Material provided below:

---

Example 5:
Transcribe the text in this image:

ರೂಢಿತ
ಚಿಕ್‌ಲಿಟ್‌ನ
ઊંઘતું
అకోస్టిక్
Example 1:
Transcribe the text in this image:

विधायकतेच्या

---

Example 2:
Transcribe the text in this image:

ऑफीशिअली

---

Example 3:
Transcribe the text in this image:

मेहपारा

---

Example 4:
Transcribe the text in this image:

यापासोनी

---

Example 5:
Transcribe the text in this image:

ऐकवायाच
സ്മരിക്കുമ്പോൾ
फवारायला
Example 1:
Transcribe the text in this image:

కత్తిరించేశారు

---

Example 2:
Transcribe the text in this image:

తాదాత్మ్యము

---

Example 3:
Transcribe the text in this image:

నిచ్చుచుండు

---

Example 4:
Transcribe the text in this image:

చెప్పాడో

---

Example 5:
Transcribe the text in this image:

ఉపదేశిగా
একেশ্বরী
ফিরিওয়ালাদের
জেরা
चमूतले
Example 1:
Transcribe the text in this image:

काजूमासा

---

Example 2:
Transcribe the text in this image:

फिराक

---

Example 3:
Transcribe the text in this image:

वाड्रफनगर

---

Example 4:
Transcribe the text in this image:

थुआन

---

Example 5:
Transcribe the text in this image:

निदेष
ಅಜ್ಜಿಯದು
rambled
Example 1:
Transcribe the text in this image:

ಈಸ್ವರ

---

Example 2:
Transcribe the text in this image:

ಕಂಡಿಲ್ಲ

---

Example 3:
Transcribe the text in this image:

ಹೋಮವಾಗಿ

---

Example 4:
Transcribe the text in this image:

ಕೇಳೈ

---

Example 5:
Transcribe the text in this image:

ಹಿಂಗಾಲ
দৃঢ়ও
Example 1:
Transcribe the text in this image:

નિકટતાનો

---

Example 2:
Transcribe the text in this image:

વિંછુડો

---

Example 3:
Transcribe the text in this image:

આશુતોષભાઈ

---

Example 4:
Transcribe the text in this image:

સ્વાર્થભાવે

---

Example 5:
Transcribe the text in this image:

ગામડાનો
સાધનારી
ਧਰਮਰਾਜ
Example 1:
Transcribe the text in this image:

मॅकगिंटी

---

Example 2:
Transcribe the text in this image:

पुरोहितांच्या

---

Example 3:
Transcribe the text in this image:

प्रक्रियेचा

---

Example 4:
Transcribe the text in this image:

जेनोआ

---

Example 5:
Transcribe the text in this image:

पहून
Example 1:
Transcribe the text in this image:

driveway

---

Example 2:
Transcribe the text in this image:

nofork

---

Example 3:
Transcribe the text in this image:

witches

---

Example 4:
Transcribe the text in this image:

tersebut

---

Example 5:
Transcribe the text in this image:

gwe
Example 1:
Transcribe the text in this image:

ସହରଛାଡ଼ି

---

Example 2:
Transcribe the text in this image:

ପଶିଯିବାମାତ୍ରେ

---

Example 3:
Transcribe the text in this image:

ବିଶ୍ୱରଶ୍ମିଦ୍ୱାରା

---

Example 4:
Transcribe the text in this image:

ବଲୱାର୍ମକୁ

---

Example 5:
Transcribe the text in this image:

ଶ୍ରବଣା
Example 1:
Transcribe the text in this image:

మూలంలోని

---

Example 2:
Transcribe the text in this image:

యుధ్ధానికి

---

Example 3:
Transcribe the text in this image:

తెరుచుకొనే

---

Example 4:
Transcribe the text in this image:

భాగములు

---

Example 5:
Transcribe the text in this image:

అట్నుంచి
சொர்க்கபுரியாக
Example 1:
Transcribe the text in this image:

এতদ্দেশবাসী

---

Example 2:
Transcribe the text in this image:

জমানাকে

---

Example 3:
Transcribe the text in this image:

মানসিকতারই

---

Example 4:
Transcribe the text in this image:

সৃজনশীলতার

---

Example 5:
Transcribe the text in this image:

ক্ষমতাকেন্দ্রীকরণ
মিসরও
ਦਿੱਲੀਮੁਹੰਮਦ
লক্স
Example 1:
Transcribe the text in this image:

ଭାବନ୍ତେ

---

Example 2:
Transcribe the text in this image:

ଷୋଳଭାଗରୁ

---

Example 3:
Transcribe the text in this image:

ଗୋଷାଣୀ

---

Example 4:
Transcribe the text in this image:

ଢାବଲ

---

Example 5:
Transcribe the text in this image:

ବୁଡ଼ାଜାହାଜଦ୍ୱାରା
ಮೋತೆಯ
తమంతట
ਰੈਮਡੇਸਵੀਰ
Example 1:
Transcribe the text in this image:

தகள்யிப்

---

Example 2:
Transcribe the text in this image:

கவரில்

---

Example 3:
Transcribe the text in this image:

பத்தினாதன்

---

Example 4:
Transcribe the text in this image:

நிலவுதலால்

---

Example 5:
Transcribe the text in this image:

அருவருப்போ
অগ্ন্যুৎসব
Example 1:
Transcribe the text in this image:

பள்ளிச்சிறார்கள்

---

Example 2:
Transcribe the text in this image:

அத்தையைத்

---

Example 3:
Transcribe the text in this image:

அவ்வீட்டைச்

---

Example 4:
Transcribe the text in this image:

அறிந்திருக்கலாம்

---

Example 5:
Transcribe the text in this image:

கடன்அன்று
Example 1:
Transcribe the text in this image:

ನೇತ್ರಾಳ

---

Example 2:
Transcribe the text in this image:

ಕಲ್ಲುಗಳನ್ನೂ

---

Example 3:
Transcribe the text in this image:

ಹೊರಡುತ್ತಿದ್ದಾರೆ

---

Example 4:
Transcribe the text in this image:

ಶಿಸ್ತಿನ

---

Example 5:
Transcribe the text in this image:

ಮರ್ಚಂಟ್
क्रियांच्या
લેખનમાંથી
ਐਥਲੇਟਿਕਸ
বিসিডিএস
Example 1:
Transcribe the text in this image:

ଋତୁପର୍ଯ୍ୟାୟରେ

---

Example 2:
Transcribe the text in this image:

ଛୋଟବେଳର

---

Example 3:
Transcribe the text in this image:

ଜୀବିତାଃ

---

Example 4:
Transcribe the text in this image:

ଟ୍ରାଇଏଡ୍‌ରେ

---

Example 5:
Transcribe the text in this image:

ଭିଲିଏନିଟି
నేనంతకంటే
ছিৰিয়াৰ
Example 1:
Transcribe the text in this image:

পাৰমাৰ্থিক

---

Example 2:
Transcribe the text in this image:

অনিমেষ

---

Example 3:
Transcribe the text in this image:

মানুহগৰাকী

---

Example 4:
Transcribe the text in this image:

End of Material provided.

• _Your task_:
In full and exactly, transcribe the material above.

• _Your solution_:
---

Example 5:
Transcribe the text in this image:

ರೂಢಿತ
ಚಿಕ್‌ಲಿಟ್‌ನ
ઊંઘતું
అకోస్టిక్
Example 1:
Transcribe the text in this image:

विधायकतेच्या

---

Example 2:
Transcribe the text in this image:

ऑफीशिअली

---

Example 3:
Transcribe the text in this image:

मेहपारा

---

Example 4:
Transcribe the text in this image:

यापासोनी

---

Example 5:
Transcribe the text in this image:

ऐकवायाच
സ്മരിക്കുമ്പോൾ
फवारायला
Example 1:
Transcribe the text in this image:

కత్తిరించేశారు

---

Example 2:
Transcribe the text in this image:

తాదాత్మ్యము

---

Example 3:
Transcribe the text in this image:

నిచ్చుచుండు

---

Example 4:
Transcribe the text in this image:

చెప్పాడో

---

Example 5:
Transcribe the text in this image:

ఉపదేశిగా
একেশ্বরী
ফিরিওয়ালাদের
জেরা
चमूतले
Example 1:
Transcribe the text in this image:

काजूमासा

---

Example 2:
Transcribe the text in this image:

फिराक

---

Example 3:
Transcribe the text in this image:

वाड्रफनगर

---

Example 4:
Transcribe the text in this image:

थुआन

---

Example 5:
Transcribe the text in this image:

निदेष
ಅಜ್ಜಿಯದು
rambled
Example 1:
Transcribe the text in this image:

ಈಸ್ವರ

---

Example 2:
Transcribe the text in this image:

ಕಂಡಿಲ್ಲ

---

Example 3:
Transcribe the text in this image:

ಹೋಮವಾಗಿ

---

Example 4:
Transcribe the text in this image:

ಕೇಳೈ

---

Example 5:
Transcribe the text in this image:

ಹಿಂಗಾಲ
দৃঢ়ও
Example 1:
Transcribe the text in this image:

નિકટતાનો

---

Example 2:
Transcribe the text in this image:

વિંછુડો

---

Example 3:
Transcribe the text in this image:

આશુતોષભાઈ

---

Example 4:
Transcribe the text in this image:

સ્વાર્થભાવે

---

Example 5:
Transcribe the text in this image:

ગામડાનો
સાધનારી
ਧਰਮਰਾਜ
Example 1:
Transcribe the text in this image:

मॅकगिंटी

---

Example 2:
Transcribe the text in this image:

पुरोहितांच्या

---

Example 3:
Transcribe the text in this image:

प्रक्रियेचा

---

Example 4:
Transcribe the text in this image:

जेनोआ

---

Example 5:
Transcribe the text in this image:

पहून
Example 1:
Transcribe the text in this image:

driveway

---

Example 2:
Transcribe the text in this image:

nofork

---

Example 3:
Transcribe the text in this image:

witches

---

Example 4:
Transcribe the text in this image:

tersebut

---

Example 5:
Transcribe the text in this image:

gwe
Example 1:
Transcribe the text in this image:

ସହରଛାଡ଼ି

---

Example 2:
Transcribe the text in this image:

ପଶିଯିବାମାତ୍ରେ

---

Example 3:
Transcribe the text in this image:

ବିଶ୍ୱରଶ୍ମିଦ୍ୱାରା

---

Example 4:
Transcribe the text in this image:

ବଲୱାର୍ମକୁ

---

Example 5:
Transcribe the text in this image:

ଶ୍ରବଣା
Example 1:
Transcribe the text in this image:

మూలంలోని

---

Example 2:
Transcribe the text in this image:

యుధ్ధానికి

---

Example 3:
Transcribe the text in this image:

తెరుచుకొనే

---

Example 4:
Transcribe the text in this image:

భాగములు

---

Example 5:
Transcribe the text in this image:

అట్నుంచి
சொர்க்கபுரியாக
Example 1:
Transcribe the text in this image:

এতদ্দেশবাসী

---

Example 2:
Transcribe the text in this image:

জমানাকে

---

Example 3:
Transcribe the text in this image:

মানসিকতারই

---

Example 4:
Transcribe the text in this image:

সৃজনশীলতার

---

Example 5:
Transcribe the text in this image:

ক্ষমতাকেন্দ্রীকরণ
মিসরও
ਦਿੱਲੀਮੁਹੰਮਦ
লক্স
Example 1:
Transcribe the text in this image:

ଭାବନ୍ତେ

---

Example 2:
Transcribe the text in this image:

ଷୋଳଭାଗରୁ

---

Example 3:
Transcribe the text in this image:

ଗୋଷାଣୀ

---

Example 4:
Transcribe the text in this image:

ଢାବଲ

---

Example 5:
Transcribe the text in this image:

ବୁଡ଼ାଜାହାଜଦ୍ୱାରା
ಮೋತೆಯ
తమంతట
ਰੈਮਡੇਸਵੀਰ
Example 1:
Transcribe the text in this image:

தகள்யிப்

---

Example 2:
Transcribe the text in this image:

கவரில்

---

Example 3:
Transcribe the text in this image:

பத்தினாதன்

---

Example 4:
Transcribe the text in this image:

நிலவுதலால்

---

Example 5:
Transcribe the text in this image:

அருவருப்போ
অগ্ন্যুৎসব
Example 1:
Transcribe the text in this image:

பள்ளிச்சிறார்கள்

---

Example 2:
Transcribe the text in this image:

அத்தையைத்

---

Example 3:
Transcribe the text in this image:

அவ்வீட்டைச்

---

Example 4:
Transcribe the text in this image:

அறிந்திருக்கலாம்

---

Example 5:
Transcribe the text in this image:

கடன்அன்று
Example 1:
Transcribe the text in this image:

ನೇತ್ರಾಳ

---

Example 2:
Transcribe the text in this image:

ಕಲ್ಲುಗಳನ್ನೂ

---

Example 3:
Transcribe the text in this image:

ಹೊರಡುತ್ತಿದ್ದಾರೆ

---

Example 4:
Transcribe the text in this image:

ಶಿಸ್ತಿನ

---

Example 5:
Transcribe the text in this image:

ಮರ್ಚಂಟ್
क्रियांच्या
લેખનમાંથી
ਐਥਲੇਟਿਕਸ
বিসিডিএস
Example 1:
Transcribe the text in this image:

ଋତୁପର୍ଯ୍ୟାୟରେ

---

Example 2:
Transcribe the text in this image:

ଛୋଟବେଳର

---

Example 3:
Transcribe the text in this image:

ଜୀବିତାଃ

---

Example 4:
Transcribe the text in this image:

ଟ୍ରାଇଏଡ୍‌ରେ

---

Example 5:
Transcribe the text in this image:

ଭିଲିଏନିଟି
నేనంతకంటే
ছিৰিয়াৰ
Example 1:
Transcribe the text in this image:

পাৰমাৰ্থিক

---

Example 2:
Transcribe the text in this image:

অনিমেষ

---

Example 3:
Transcribe the text in this image:

মানুহগৰাকী

---

Example 4:
Transcribe the text in this image:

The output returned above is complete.